--- WHAT YOU HAVE TO DO ---
Could you write out every record below exactly, leaving the pictures out?

--- INPUT FOR THIS TASK ---
■ ■ ■ ■ ■

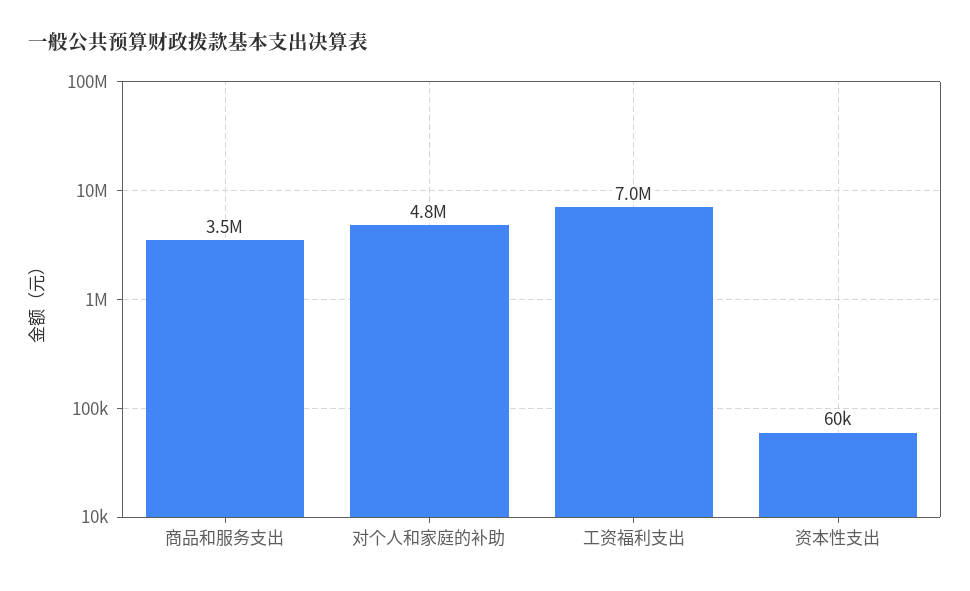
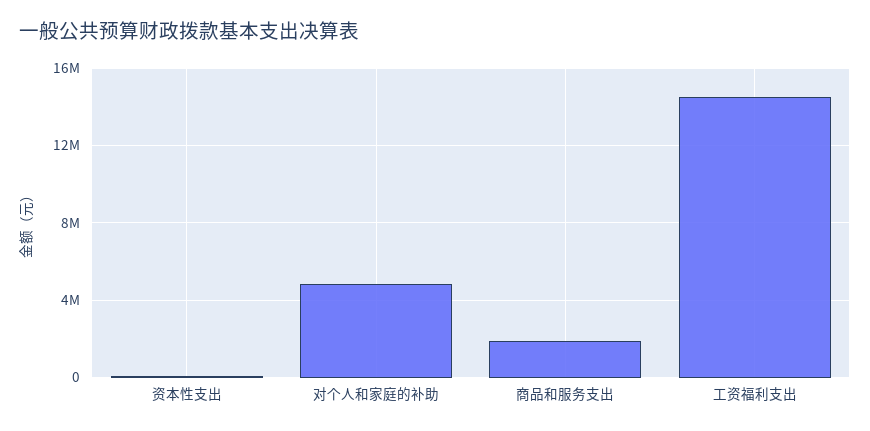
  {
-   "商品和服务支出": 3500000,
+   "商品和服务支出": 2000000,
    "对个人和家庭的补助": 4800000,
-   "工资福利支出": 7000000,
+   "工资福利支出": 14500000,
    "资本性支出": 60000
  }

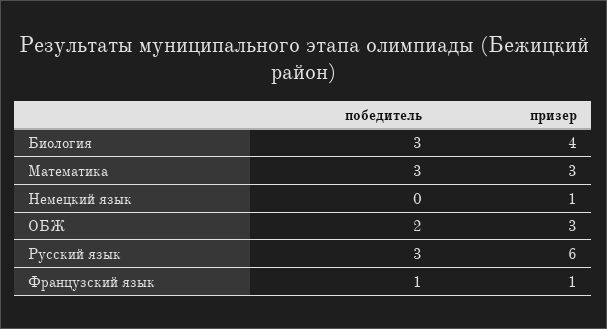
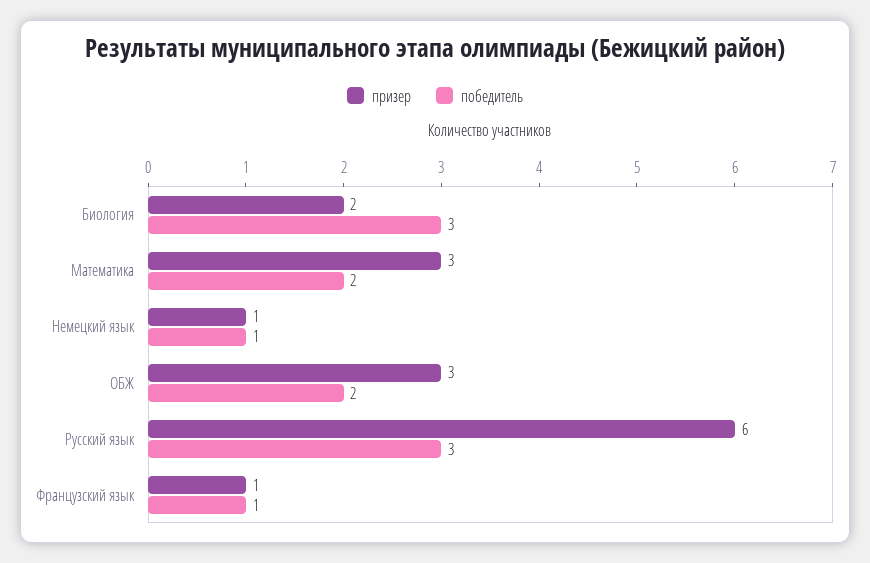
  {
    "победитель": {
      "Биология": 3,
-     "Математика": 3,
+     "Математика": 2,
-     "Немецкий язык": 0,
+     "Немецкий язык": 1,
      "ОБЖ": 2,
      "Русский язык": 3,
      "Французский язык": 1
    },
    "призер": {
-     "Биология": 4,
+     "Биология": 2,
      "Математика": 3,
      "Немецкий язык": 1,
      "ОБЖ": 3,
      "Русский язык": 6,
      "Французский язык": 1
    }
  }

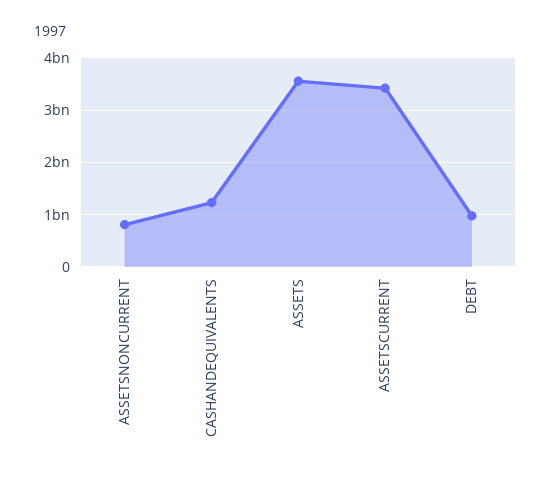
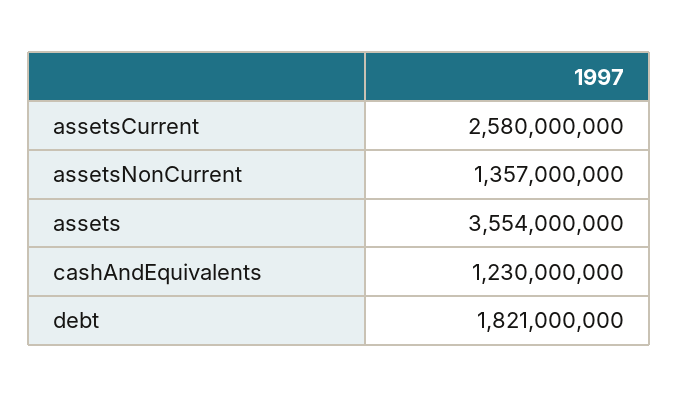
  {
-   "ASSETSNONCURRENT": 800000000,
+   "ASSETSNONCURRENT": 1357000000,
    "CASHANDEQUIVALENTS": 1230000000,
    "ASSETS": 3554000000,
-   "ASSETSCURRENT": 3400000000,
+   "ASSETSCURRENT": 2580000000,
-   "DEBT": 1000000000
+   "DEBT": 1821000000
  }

■ ■ ■ ■ ■

--- OUTPUT OF THE EXERCISE ---
  {
-   "商品和服务支出": 3500000,
+   "商品和服务支出": 2000000,
    "对个人和家庭的补助": 4800000,
-   "工资福利支出": 7000000,
+   "工资福利支出": 14500000,
    "资本性支出": 60000
  }

  {
    "победитель": {
      "Биология": 3,
-     "Математика": 3,
+     "Математика": 2,
-     "Немецкий язык": 0,
+     "Немецкий язык": 1,
      "ОБЖ": 2,
      "Русский язык": 3,
      "Французский язык": 1
    },
    "призер": {
-     "Биология": 4,
+     "Биология": 2,
      "Математика": 3,
      "Немецкий язык": 1,
      "ОБЖ": 3,
      "Русский язык": 6,
      "Французский язык": 1
    }
  }

  {
-   "ASSETSNONCURRENT": 800000000,
+   "ASSETSNONCURRENT": 1357000000,
    "CASHANDEQUIVALENTS": 1230000000,
    "ASSETS": 3554000000,
-   "ASSETSCURRENT": 3400000000,
+   "ASSETSCURRENT": 2580000000,
-   "DEBT": 1000000000
+   "DEBT": 1821000000
  }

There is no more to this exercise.